M. VICTOR HUGO. – On verra la France se redresser, on la verra ressaisir la Lorraine, ressaisir l'Alsace. (Oui! oui! – Tres bien!) Et puis, est-ce tout? Non… saisir Treves, Mayence, Cologne, Coblentz, toute la rive gauche du Rhin… Et on entendra la France crier: C'est mon tour! Allemagne, me voila! Suis-je ton ennemie? Non! je suis ta soeur. (Tres bien! tres bien!) Je t'ai tout repris, et je te rends tout, a une condition: c'est que nous ne ferons plus qu'un seul peuple, qu'une seule famille, qu'une seule republique. (Mouvements divers.) Je vais demolir mes forteresses, tu vas demolir les tiennes.
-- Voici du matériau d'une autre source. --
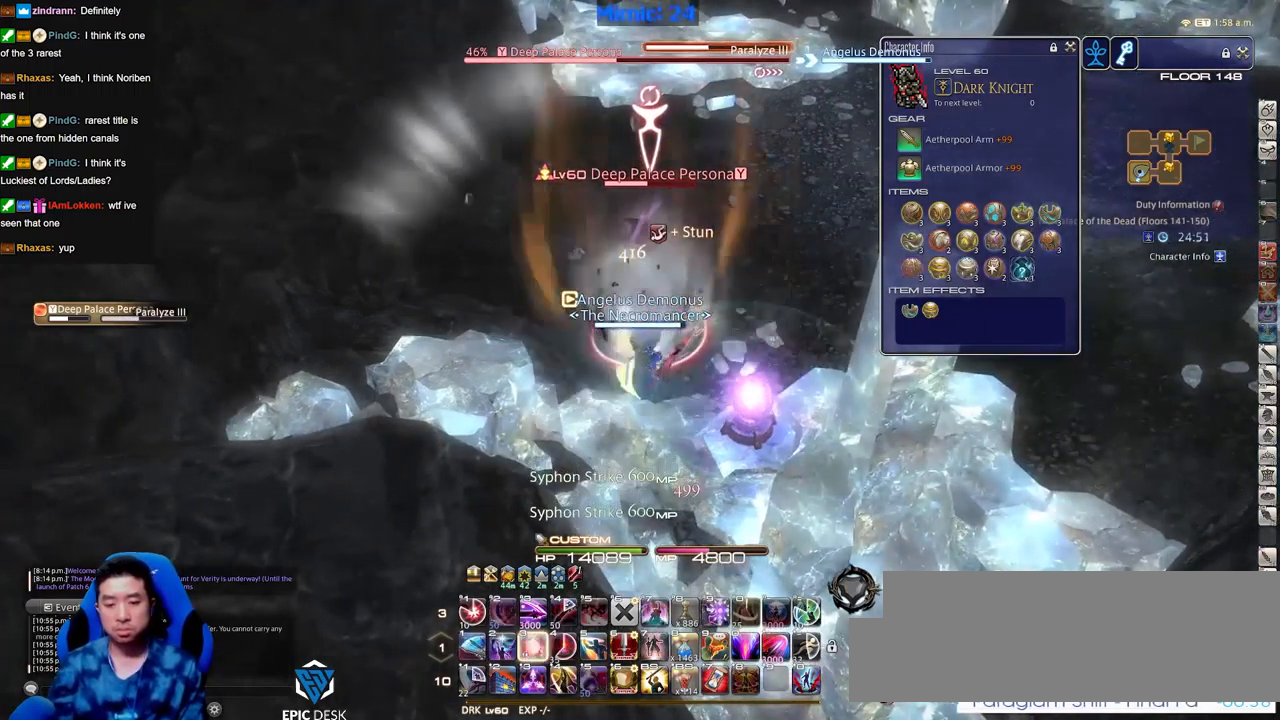
{"keys": ["alt_r"], "events": [[17, "3", "up"], [50, "3", "down"], [200, "3", "up"], [334, "alt_r", "down"], [384, "3", "down"], [434, "3", "up"]]}
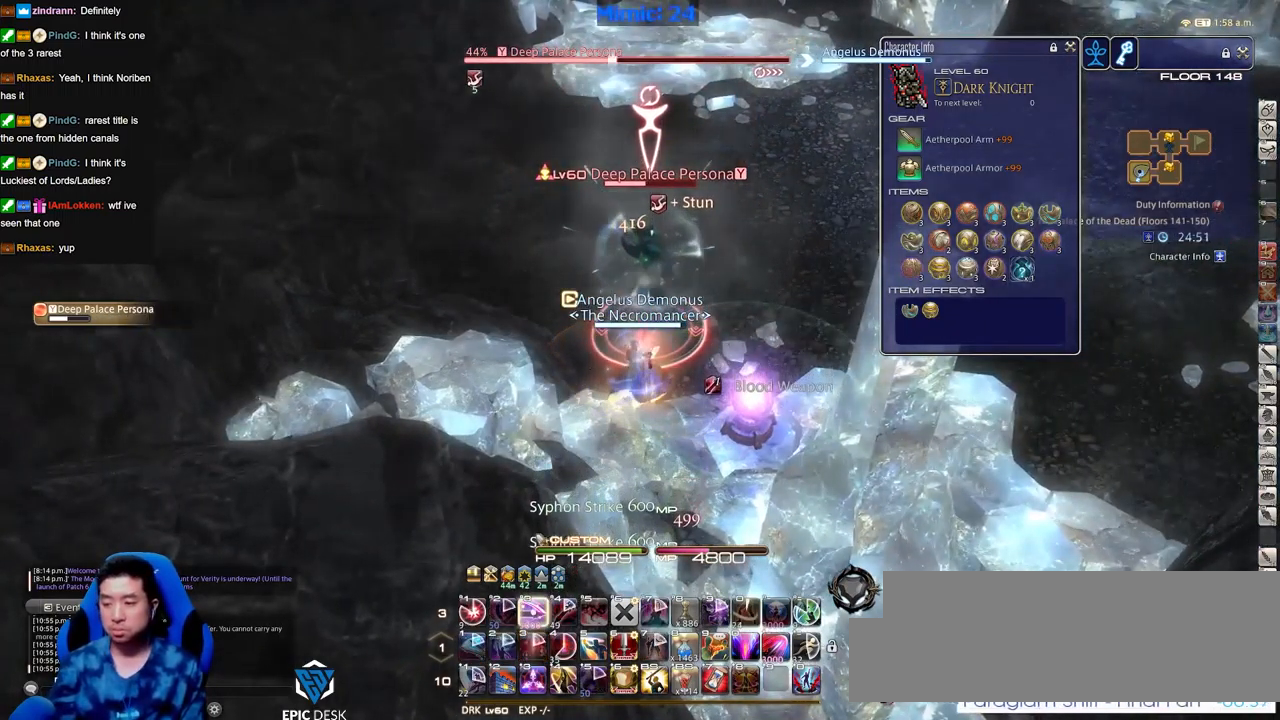
{"keys": ["rbracket"], "events": [[33, "3", "down"], [66, "3", "up"], [166, "3", "down"], [216, "3", "up"], [283, "3", "down"], [333, "3", "up"], [433, "alt_r", "up"], [483, "rbracket", "down"]]}
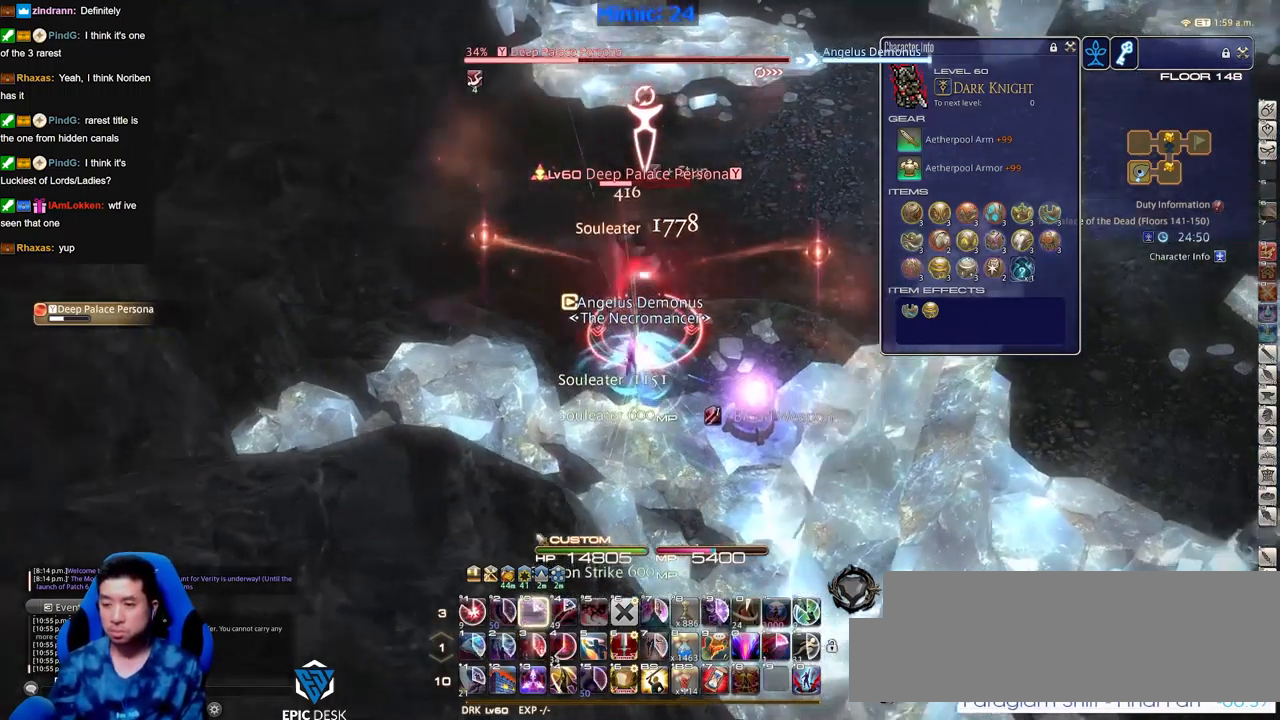
{"keys": [], "events": [[17, "rbracket", "up"], [67, "return", "down"], [167, "return", "up"], [267, "return", "down"], [300, "return", "up"], [400, "return", "down"], [501, "return", "up"]]}
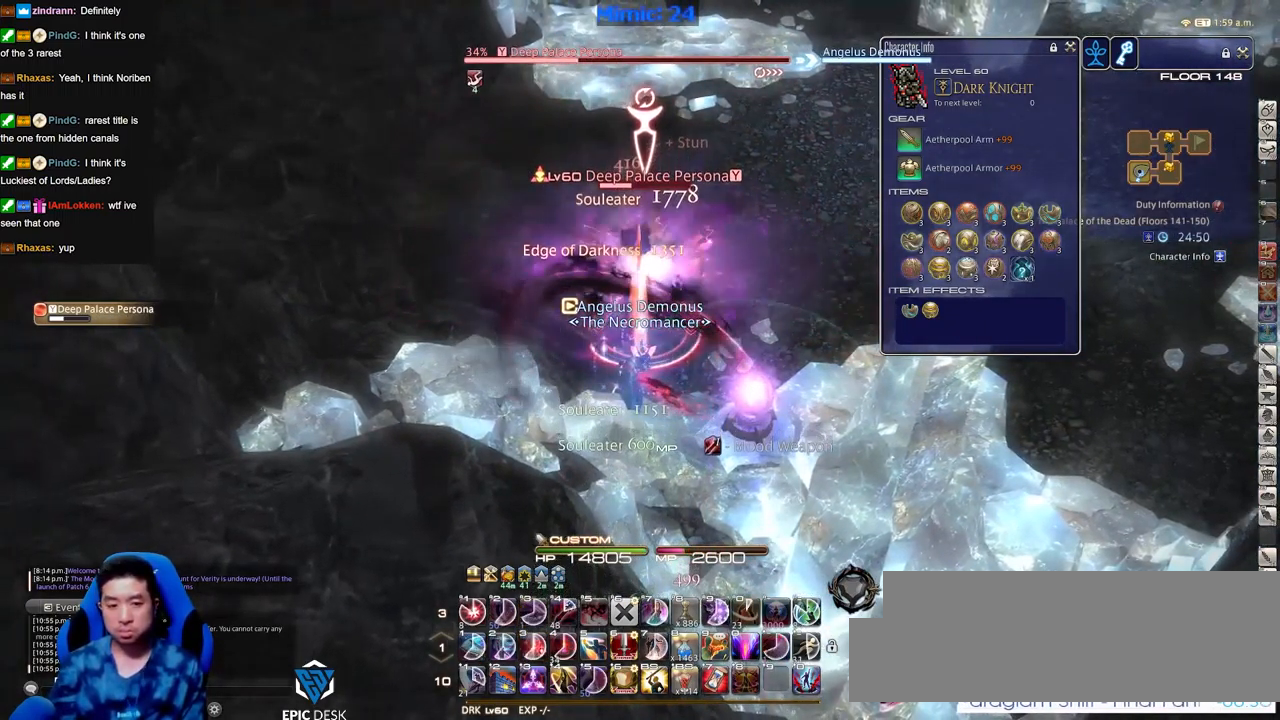
{"keys": [], "events": []}
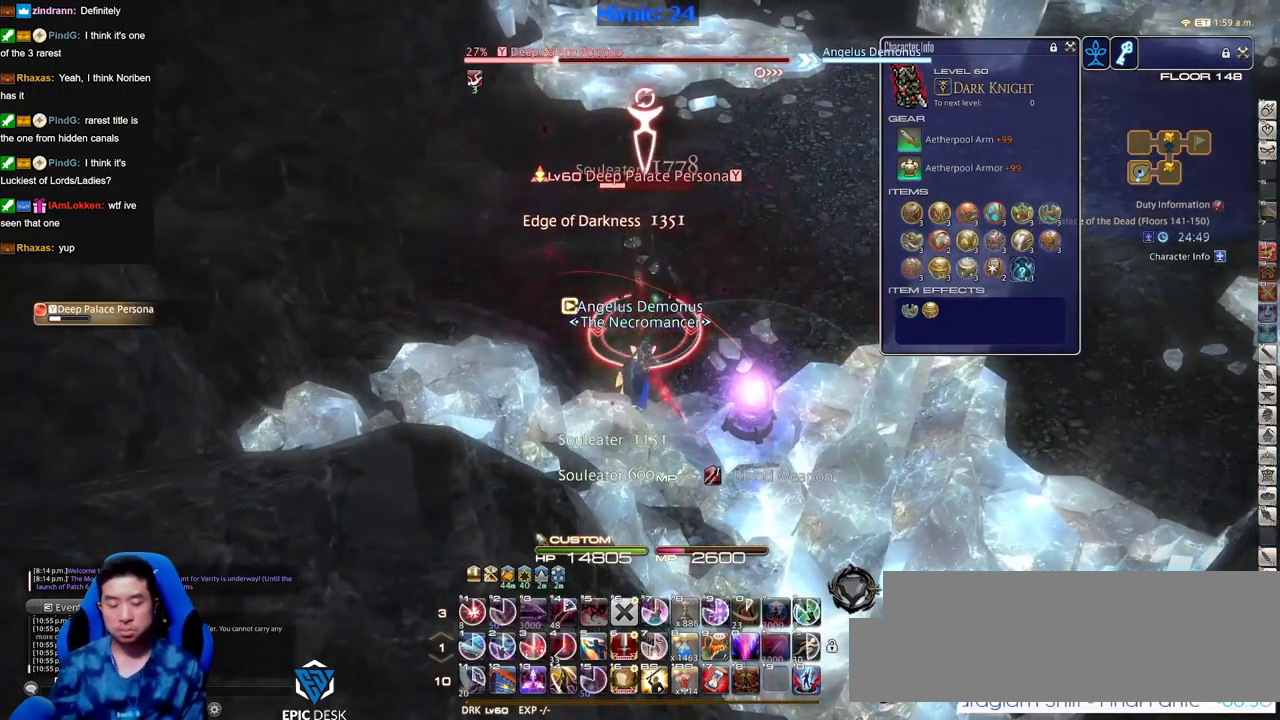
{"keys": [], "events": [[150, "1", "down"], [200, "1", "up"], [250, "1", "down"], [334, "1", "up"], [384, "1", "down"], [484, "1", "up"]]}
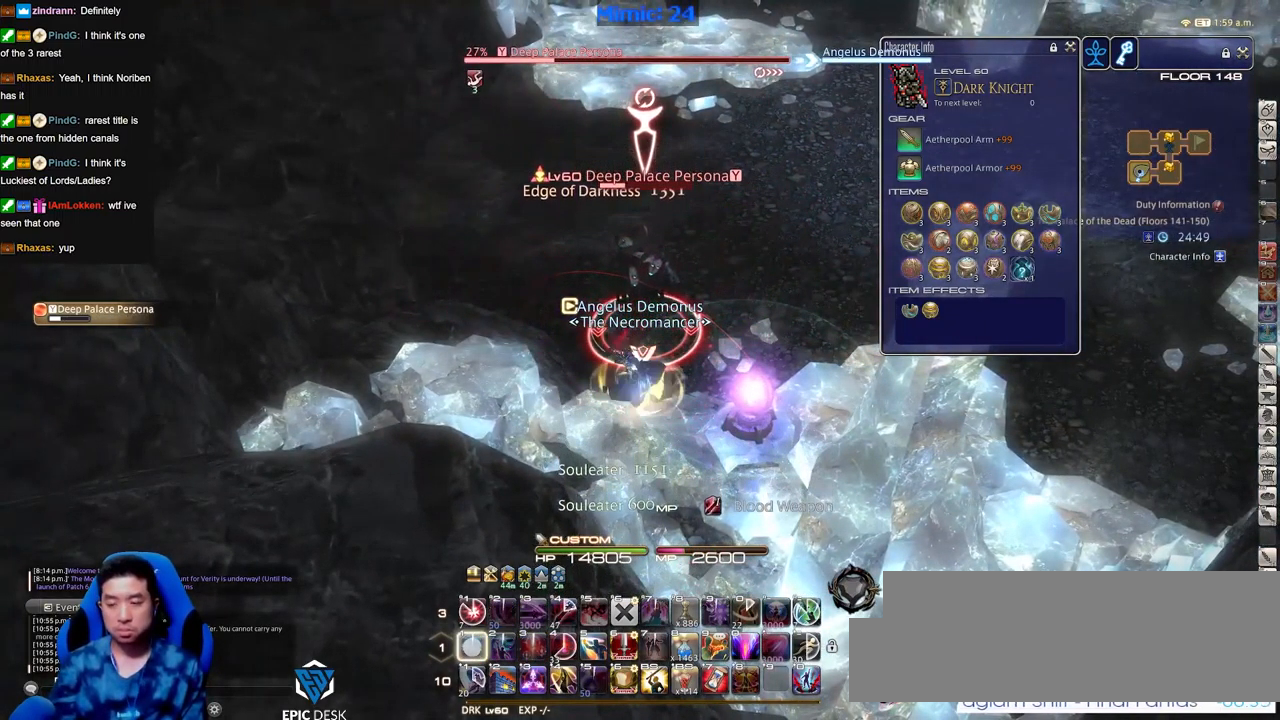
{"keys": ["return"], "events": [[16, "1", "down"], [66, "1", "up"], [116, "1", "down"], [216, "1", "up"], [267, "return", "down"], [300, "return", "up"], [400, "return", "down"]]}
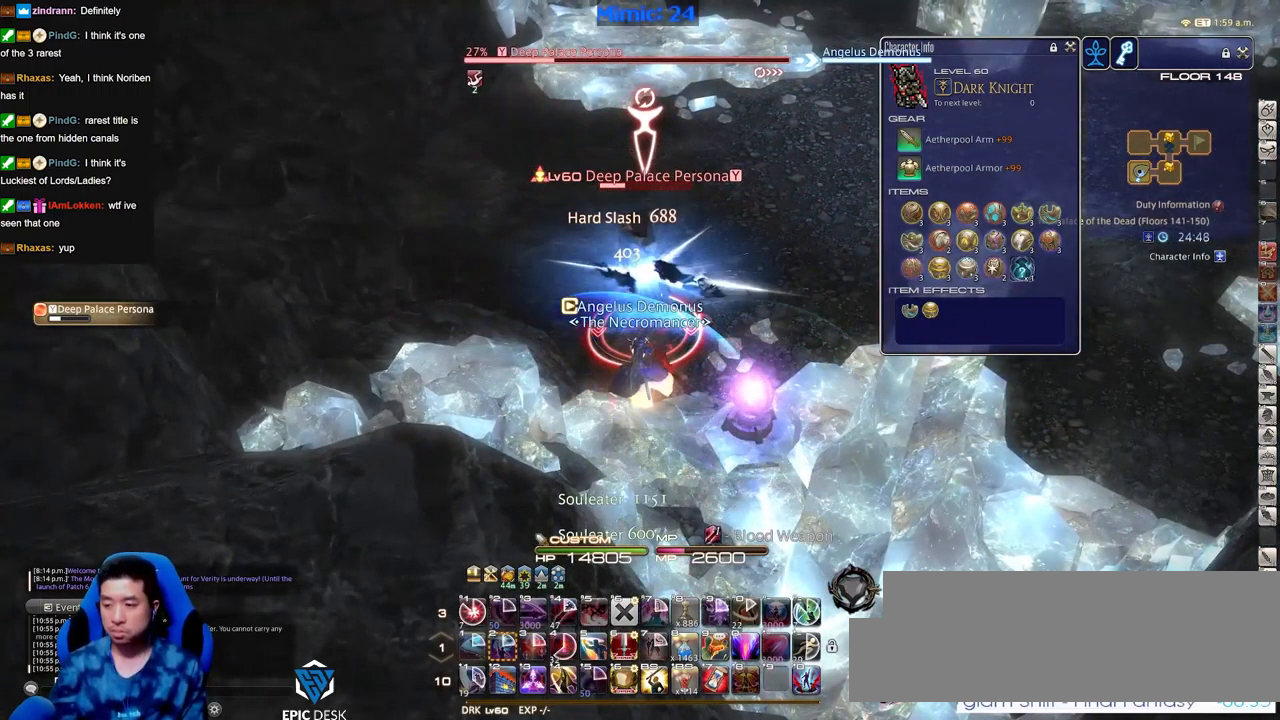
{"keys": [], "events": [[17, "return", "up"], [101, "return", "down"], [151, "return", "up"], [384, "minus", "down"], [434, "minus", "up"]]}
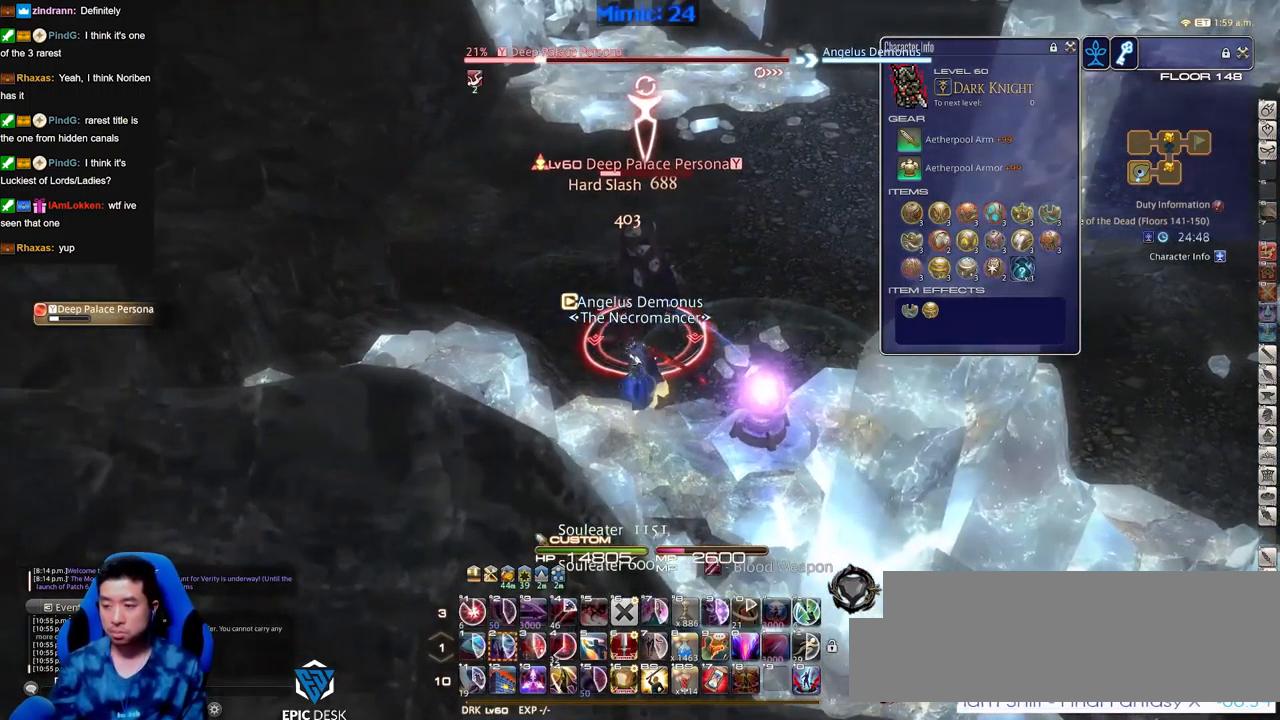
{"keys": ["lbracket"], "events": [[450, "lbracket", "down"]]}
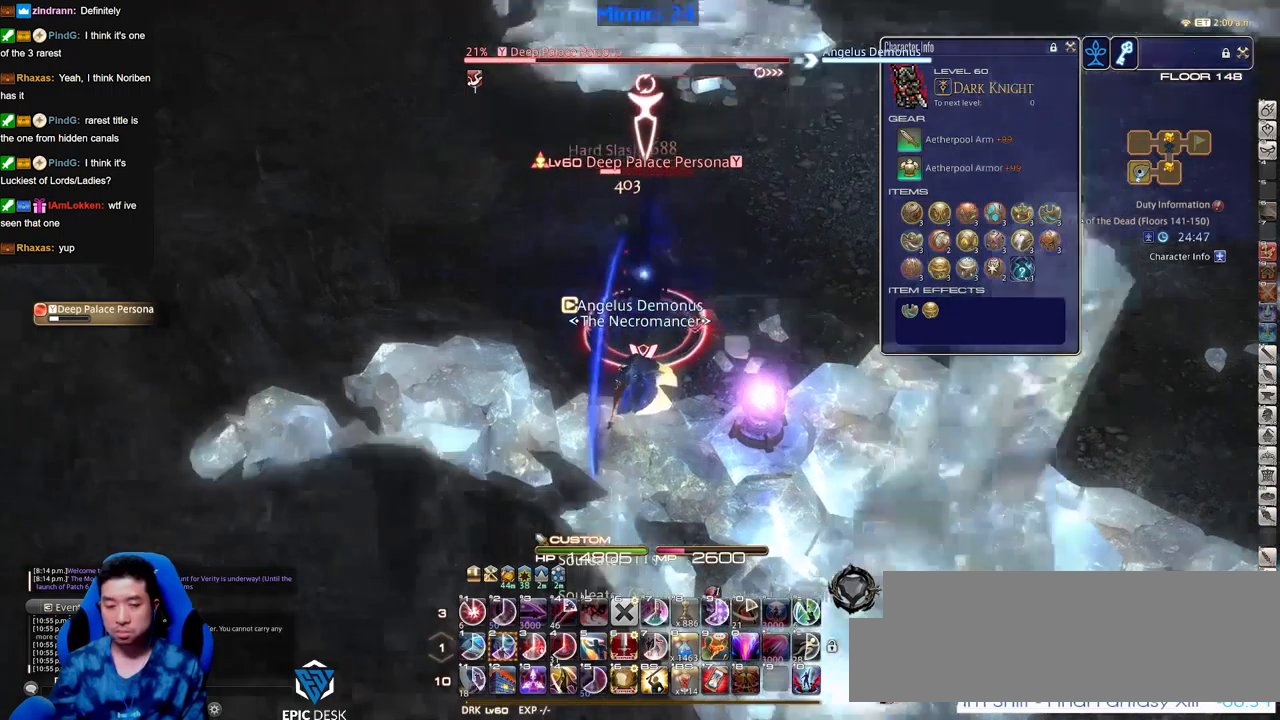
{"keys": [], "events": [[33, "lbracket", "up"]]}
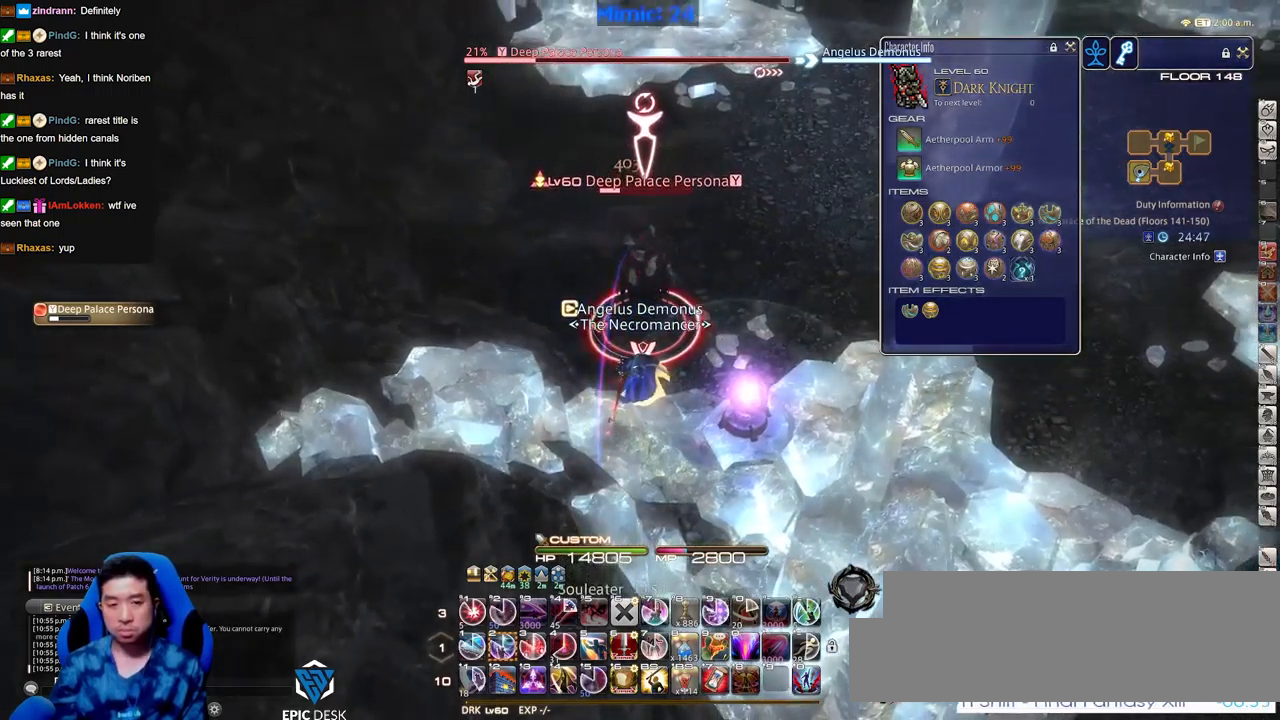
{"keys": ["2"], "events": [[100, "2", "down"], [150, "2", "up"], [250, "2", "down"], [300, "2", "up"], [334, "2", "down"], [434, "2", "up"], [484, "2", "down"]]}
Ma vengeance, c'est la fraternite! (A gauche: Bravo! bravo!) Plus de frontieres! Le Rhin a tous! Soyons la meme republique, soyons les Etats-Unis d'Europe, soyons la federation continentale, soyons la liberte europeenne, soyons la paix universelle! Et maintenant serrons-nous la main, car nous nous sommes rendu service l'une a l'autre; tu m'as delivree de mon empereur, et je te delivre du tien. (Bravo! bravo! – Applaudissements.)
* * * * *
M. TACHARD. – Messieurs, au nom des representants de ces provinces malheureuses dont on discute le sort, je viens expliquer a l'Assemblee l'interruption que nous nous sommes permise au moment meme ou nous etions tous haletants, ecoutant avec enthousiasme l'eloquente parole qui nous defendait.
Ces deux noms de Mayence et de Coblentz ont ete prononces naguere par une bouche qui n'etait ni aussi noble ni aussi honnete que celle que nous venons d'entendre. Ces deux noms nous ont perdus, c'est pour eux que nous subissons le triste sort qui nous attend. Eh bien, nous ne voulons plus souffrir pour ce mot et pour cette idee. Nous sommes francais, messieurs, et, pour nous, il n'y a qu'une patrie, la France, sans laquelle nous ne pouvons pas vivre. (Tres bien! tres bien!) Mais nous sommes justes parce que nous sommes francais, et nous ne voulons pas qu'on fasse a autrui ce que nous ne voudrions pas qu'il nous fut fait. (Bravo! – Applaudissements.)